== Segment start ==
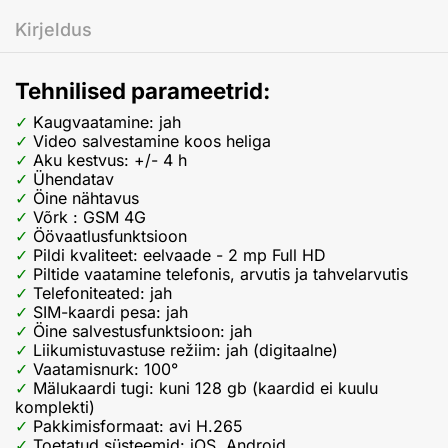
Kirjeldus
Tehnilised parameetrid:
Kaugvaatamine: jah
Video salvestamine koos heliga
Aku kestvus: +/- 4 h
Ühendatav
Öine nähtavus
Võrk : GSM 4G
Öövaatlusfunktsioon
Pildi kvaliteet: eelvaade - 2 mp Full HD
Piltide vaatamine telefonis, arvutis ja tahvelarvutis
Telefoniteated: jah
SIM-kaardi pesa: jah
Öine salvestusfunktsioon: jah
Liikumistuvastuse režiim: jah (digitaalne)
Vaatamisnurk: 100°
Mälukaardi tugi: kuni 128 gb (kaardid ei kuulu
komplekti)
Pakkimisformaat: avi H.265
Toetatud süsteemid: iOS, Android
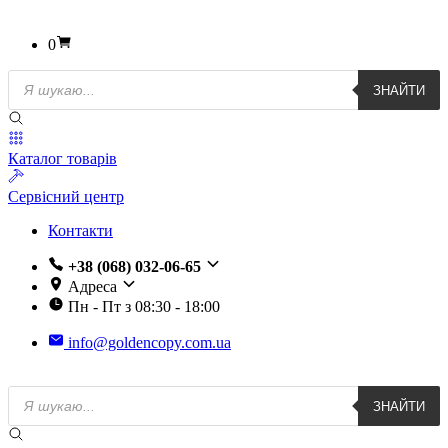
0
Пошук
ЗНАЙТИ
товарів
Каталог товарів
Сервісний центр
Контакти
+38 (068) 032-06-65
Адреса
Пн - Пт з 08:30 - 18:00
info@goldencopy.com.ua
Пошук
ЗНАЙТИ
товарів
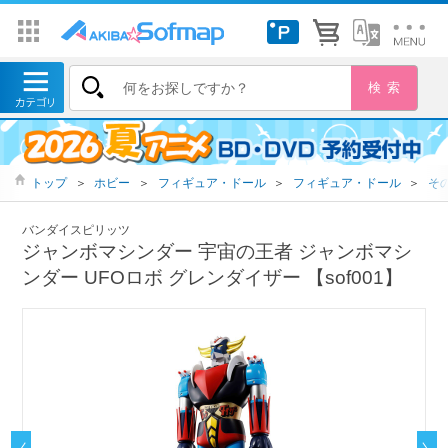
トップ
＞
ホビー
＞
フィギュア・ドール
＞
フィギュア・ドール
＞
そ
バンダイスピリッツ
ジャンボマシンダー 宇宙の王者 ジャンボマシ
ンダー UFOロボ グレンダイザー 【sof001】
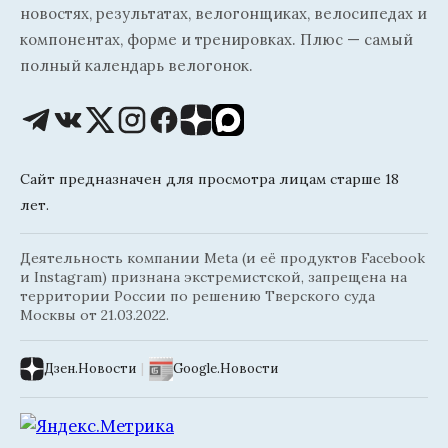
новостях, результатах, велогонщиках, велосипедах и
компонентах, форме и тренировках. Плюс — самый
полный календарь велогонок.
Сайт предназначен для просмотра лицам старше 18
лет.
Деятельность компании Meta (и её продуктов Facebook
и Instagram) признана экстремистской, запрещена на
территории России по решению Тверского суда
Москвы от 21.03.2022.
Дзен.Новости
|
Google.Новости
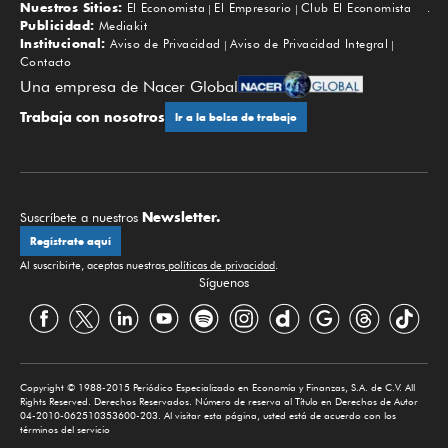
Nuestros Sitios:
El Economista
El Empresario
Club El Economista
Subir
Publicidad:
Mediakit
Institucional:
Aviso de Privacidad
Aviso de Privacidad Integral
Contacto
Una empresa de Nacer Global
Trabaja con nosotros
Ir a la bolsa de trabajo
Newsletter.
Suscríbete a nuestros
Regístrate aquí
Al suscribirte, aceptas nuestras
políticas de privacidad
.
Síguenos
Copyright © 1988-2015 Periódico Especializado en Economía y Finanzas, S.A. de C.V. All
Rights Reserved. Derechos Reservados. Número de reserva al Título en Derechos de Autor
04-2010-062510353600-203. Al visitar esta página, usted está de acuerdo con los
términos del servicio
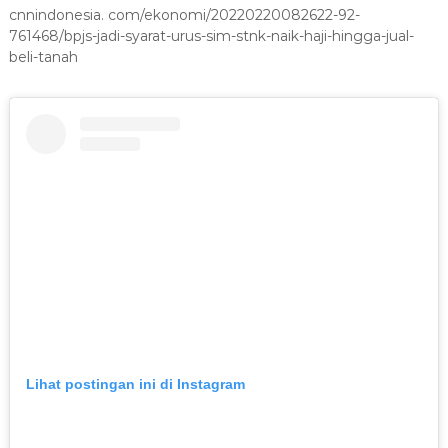
cnnindonesia. com/ekonomi/20220220082622-92-
761468/bpjs-jadi-syarat-urus-sim-stnk-naik-haji-hingga-jual-
beli-tanah
Lihat postingan ini di Instagram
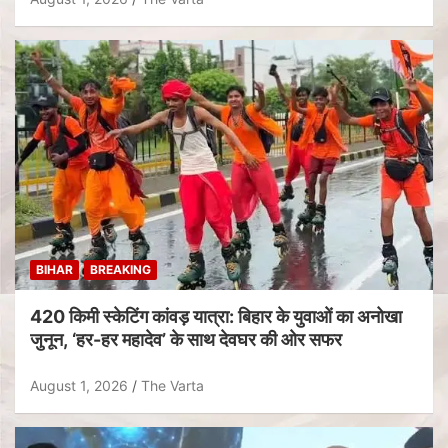
BIHAR
BREAKING
420 किमी स्केटिंग कांवड़ यात्रा: बिहार के युवाओं का अनोखा
जुनून, ‘हर-हर महादेव’ के साथ देवघर की ओर सफर
August 1, 2026
The Varta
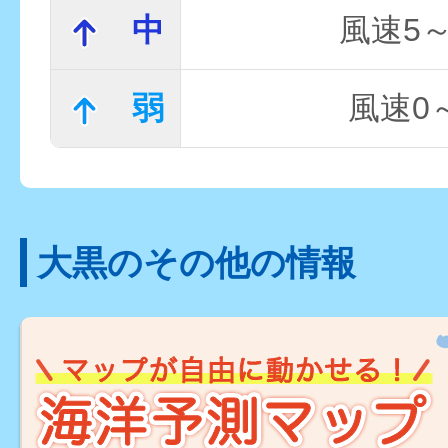
中
風速5～
弱
風速0～
大黒のその他の情報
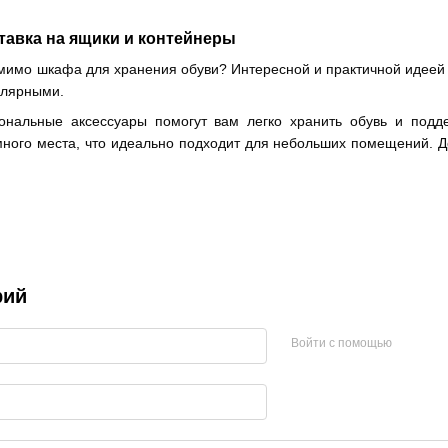
тавка на ящики и контейнеры
мимо шкафа для хранения обуви? Интересной и практичной идеей 
улярными.
ональные аксессуары помогут вам легко хранить обувь и подд
много места, что идеально подходит для небольших помещений. 
рий
Войти с помощью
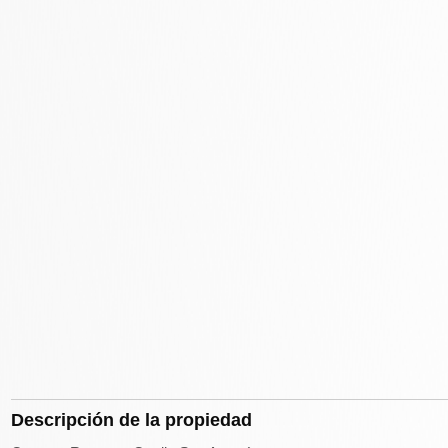
Descripción de la propiedad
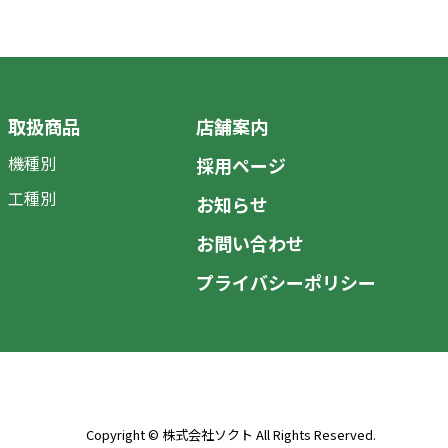
取扱商品
店舗案内
機種別
採用ページ
工種別
お知らせ
お問い合わせ
プライバシーポリシー
Copyright © 株式会社ソクト All Rights Reserved.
== Segment end ==
All that the answer may contain is the exact text of the lines from the one with "420 किमी स्केटिंग" through the last line of the material, pictures excluded.

420 किमी स्केटिंग कांवड़ यात्रा: बिहार के युवाओं का अनोखा
जुनून, ‘हर-हर महादेव’ के साथ देवघर की ओर सफर
August 1, 2026
The Varta
中
風速5～
弱
風速0～
大黒のその他の情報
тавка на ящики и контейнеры
мимо шкафа для хранения обуви? Интересной и практичной идеей 
улярными.
ональные аксессуары помогут вам легко хранить обувь и подд
много места, что идеально подходит для небольших помещений. 
рий
Войти с помощью
Descripción de la propiedad
取扱商品
店舗案内
機種別
採用ページ
工種別
お知らせ
お問い合わせ
プライバシーポリシー
Copyright © 株式会社ソクト All Rights Reserved.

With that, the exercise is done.